Le nouvel Eldorado de l’industrie pharmaceutique s’appelle maladie du foie gras. Les grands groupes pharmaceutiques comme les sociétés de biotechnologie sont lancés dans une course pour développer et commercialiser des traitements de cette maladie, l’un des rares domaines pour lesquels n’existe encore aucun médicament. Près de deux cents molécules sont en phase d’essai. Il faut dire que le marché, alimenté par l’explosion mondiale d’obésité et de diabète, est évalué entre 20 et 35 milliards de dollars.

La maladie du foie gras ou NAFLD (stéatose hépatique non alcoolique) est une infiltration du foie par les graisses qui dans un tiers des cas évolue vers un stade appelé NASH (stéatohépatite non alcoolique), plus sérieuse, avec un risque de cirrhose du foie et d’évolution vers un cancer. 

Le Danois Novo Nordisk et l’Américain Gilead viennent d’annoncer leur intention de tester une association entre un médicament contre le diabète (Ozempic) et deux molécules en développement (cilofexor et firsocostat). Ils ne sont pas les seuls : le Français Genfit attend pour la fin de l’année 2019 les résultats de phase III de son elafibrinor, un médicament pour lequel il a levé 135 millions de dollars tandis que l’Américain Intercept développe un médicament appelé Ocaliva. 
Merck & Co, Bristol-Myers, Johnson & Johnson sont eux aussi en lice, de pair avec des sociétés plus petites comme Galectin, Galmed, Enanta, Durect ou encore Tiziana. 

Efficacité douteuse

S’il ne fait pas de doute que des médicaments finiront par être autorisés pour traiter la maladie du foie gras, les succès tardent à se dessiner. Gilead a d’ores et déjà enregistré un échec avec son médicament, dans l’étude Stellar-3 qui ciblait des patients à un stade modéré (F3) de fibrose hépatique : après 48 semaines, 9,3% des patients traités avec une dose de 18 mg ont connu une amélioration, contre 12,1% à la dose de 6 mg.

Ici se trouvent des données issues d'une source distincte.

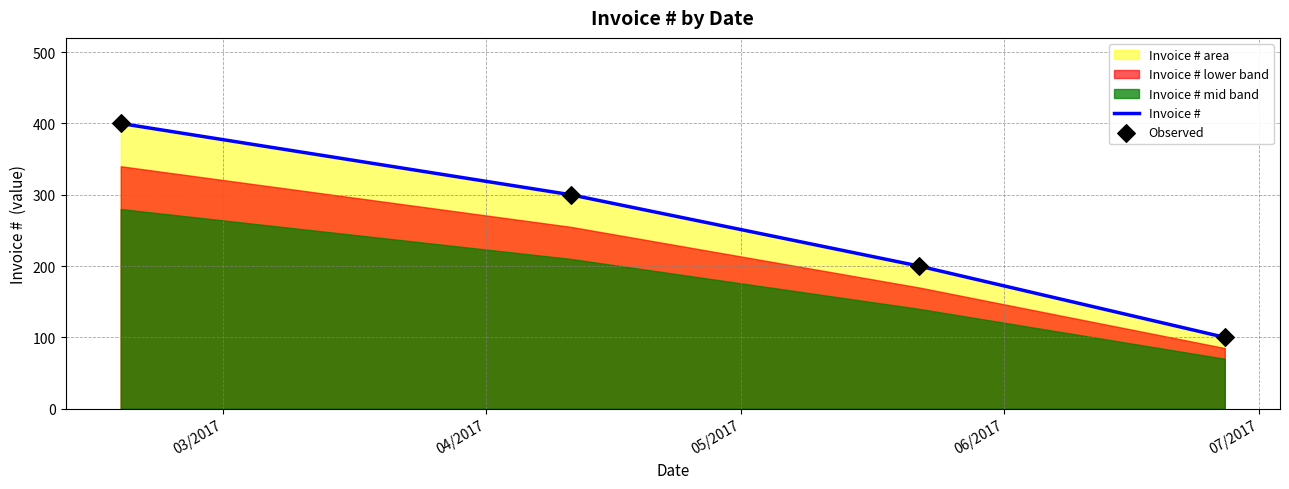

At which category is the sum across all series the highest?

03/2017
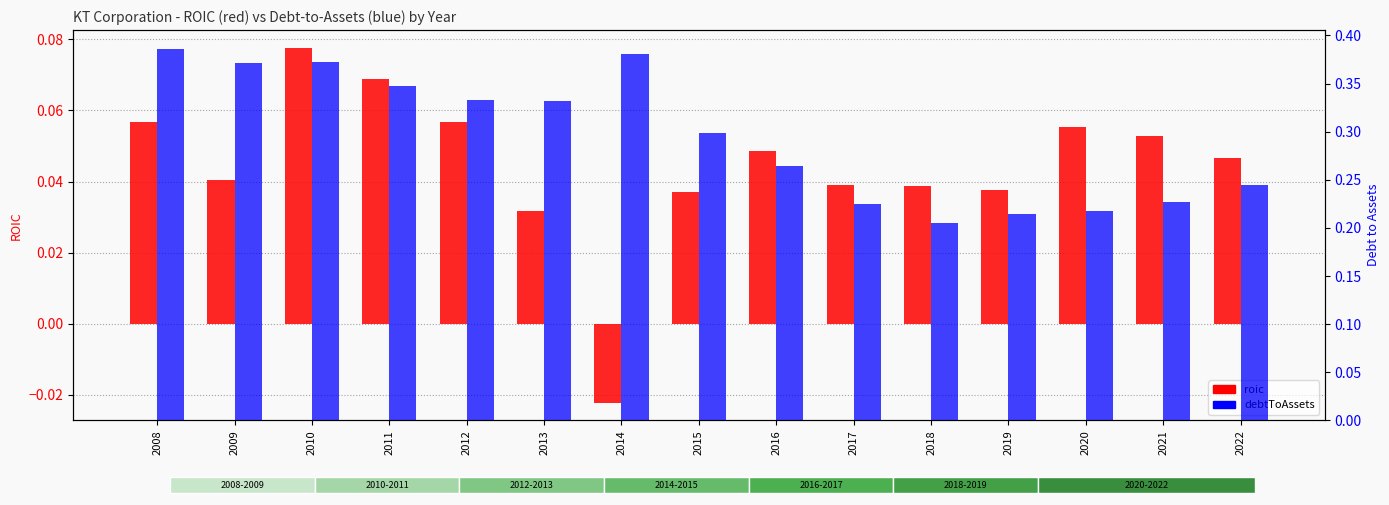

Rank the series by their average value, from highest to lowest.

debtToAssets, roic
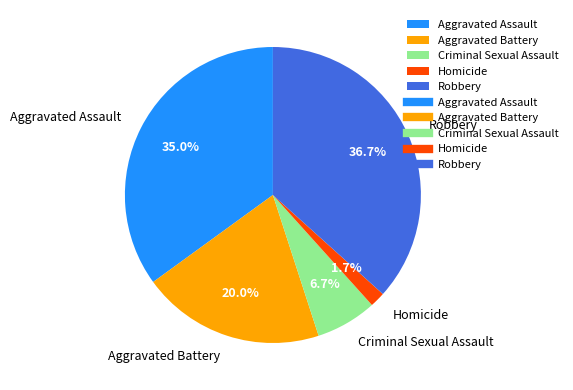

To the nearest percent, what is the difference between the Aggravated Battery and Aggravated Assault slice percentages?

15%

Problème : dans le groupe placebo, l’amélioration était de 13,2%. Juste avant un nouvel appel de fonds, Intercept a présenté le 11 avril 2019 les résultats de son étude Regenerate sous le jour le plus favorable (30% de réponse positive sur les fibroses), mais sans faire illusion puisque le taux d’amélioration spontanée, sans médicaments, est déjà de 20% chez les patients pré-symptômatiques visés par le médicament. La question de la sécurité de ces molécules et de leur coût est elle aussi posée.

Changer de mode de vie

Alors que les grands groupes pharmaceutiques considèrent la NASH comme un nouveau gisement énorme de bénéfices futurs, patients et médecins doivent savoir qu’il existe d’ores et déjà un traitement efficace de la maladie du foie gras, sans effets secondaires ni coût pour l’assurance maladie : changer de mode de vie. De très nombreuses études ont déjà montré que la maladie peut être stabilisée ou inversée en changeant d’alimentation et en pratiquant une activité physique régulière, comme c’est aussi le cas pour le diabète ou l’obésité.